- [Description of the task]:
Take the records below and extract, word for word, the lines from the one containing "For every layout" through the final line, inclusive. Omit pictures.

Supplied records START

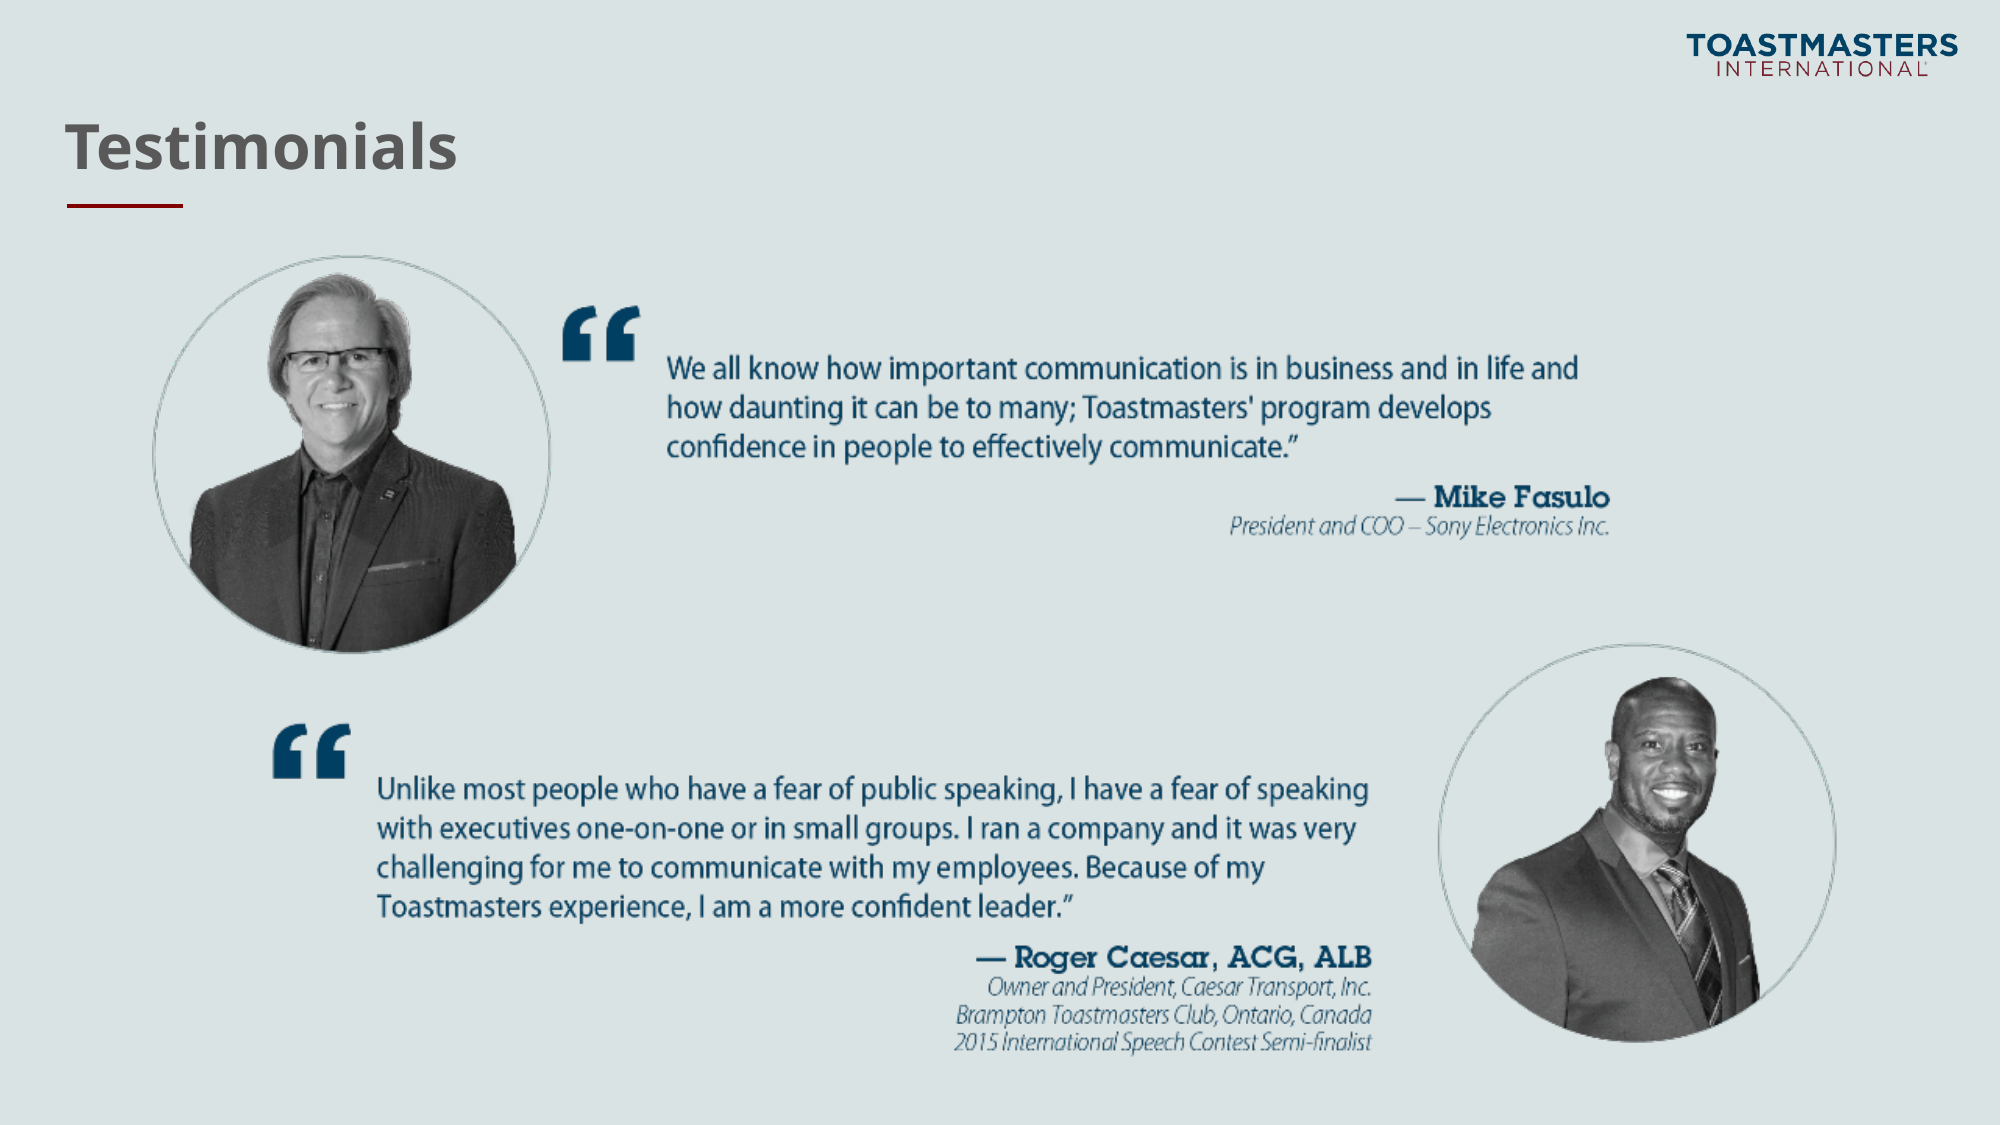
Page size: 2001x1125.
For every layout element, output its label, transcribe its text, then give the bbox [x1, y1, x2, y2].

picture [1674, 18, 1971, 87]
title Testimonials [50, 99, 1934, 206]
picture [95, 177, 1905, 1113]
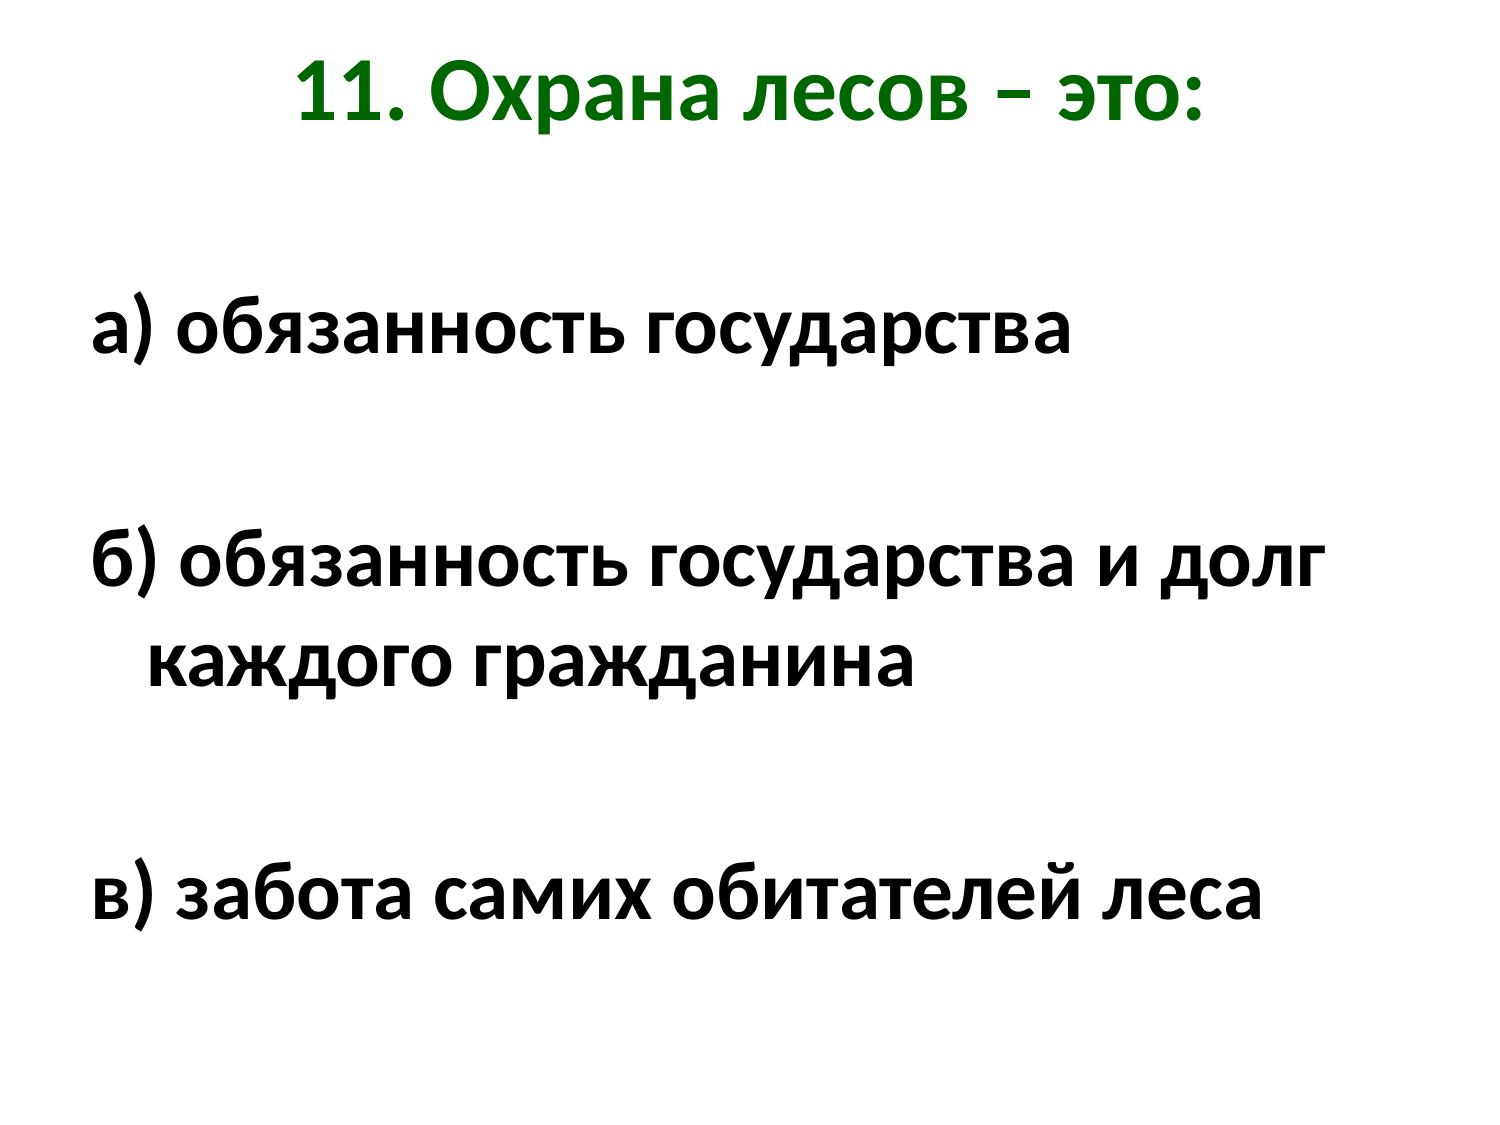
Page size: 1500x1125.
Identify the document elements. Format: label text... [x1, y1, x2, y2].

list а) обязанность государства б) обязанность государства и долг каждого гражданина в) забота самих обитателей леса [75, 262, 1425, 1005]
title 11. Охрана лесов – это: [75, 45, 1425, 233]
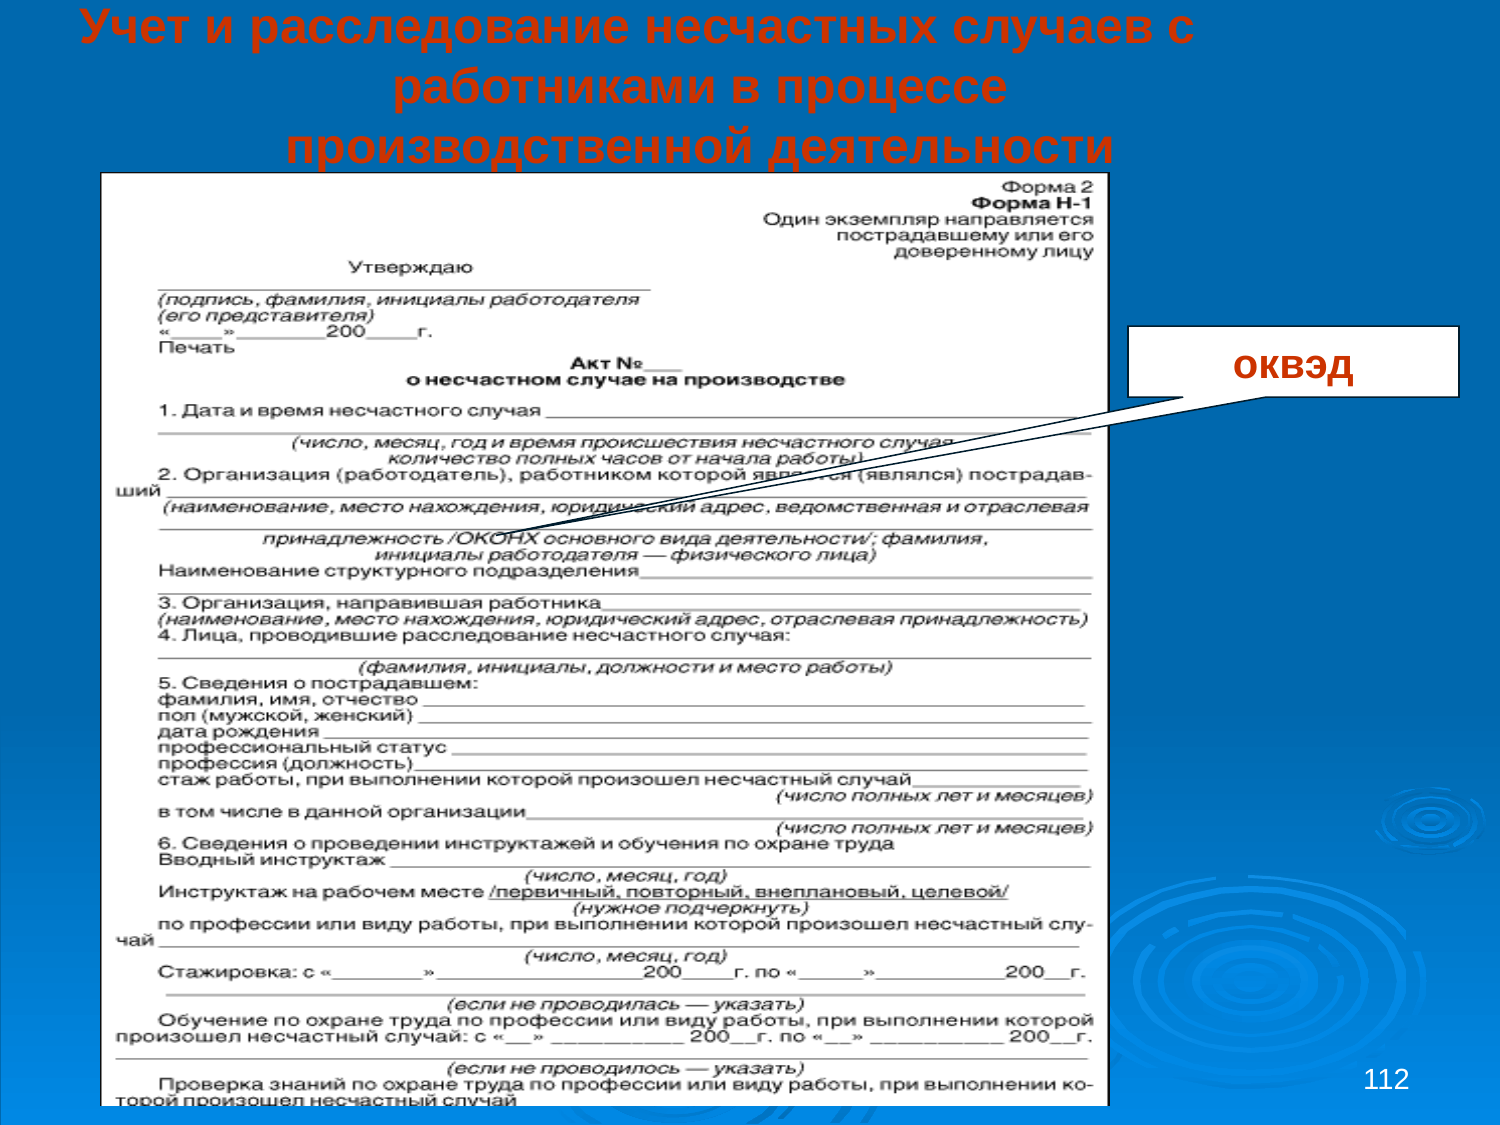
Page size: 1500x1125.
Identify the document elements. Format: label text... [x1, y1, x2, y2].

text_box оквэд [1114, 326, 1460, 425]
slide_number 112 [1114, 1024, 1426, 1103]
picture [100, 172, 1110, 1107]
text_box Учет и расследование несчастных случаев с работниками в процессе производственной деятельности [29, 7, 1247, 161]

Supplied records END

- [Answer to this task]:
For every layout element, output its label, transcribe its text, then give the bbox [x1, y1, x2, y2].

picture [1674, 18, 1971, 87]
title Testimonials [50, 99, 1934, 206]
picture [95, 177, 1905, 1113]
Page size: 1500x1125.
Identify the document elements. Format: label text... [x1, y1, x2, y2].

list а) обязанность государства б) обязанность государства и долг каждого гражданина в) забота самих обитателей леса [75, 262, 1425, 1005]
title 11. Охрана лесов – это: [75, 45, 1425, 233]
Page size: 1500x1125.
Identify the document elements. Format: label text... [x1, y1, x2, y2].

text_box оквэд [1114, 326, 1460, 425]
slide_number 112 [1114, 1024, 1426, 1103]
picture [100, 172, 1110, 1107]
text_box Учет и расследование несчастных случаев с работниками в процессе производственной деятельности [29, 7, 1247, 161]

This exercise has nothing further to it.